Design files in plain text

────────

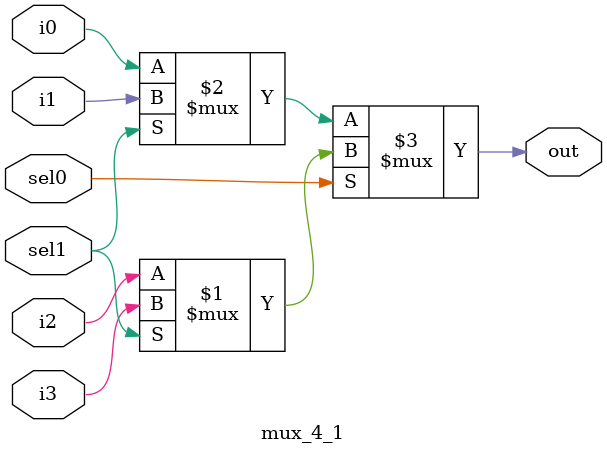
<source format=v>
module mux_4_1(
input sel0,sel1,i0,i1,i2,i3,
output out);
assign out=sel0?(sel1?i3:i2):(sel1?i1:i0);
endmodule

</source>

────────

* WHAT IS NEEDED *
Output each of the lines above exactly, apart from the images.

* OUTPUT *
<source format=v>
module mux_4_1(
input sel0,sel1,i0,i1,i2,i3,
output out);
assign out=sel0?(sel1?i3:i2):(sel1?i1:i0);
endmodule

</source>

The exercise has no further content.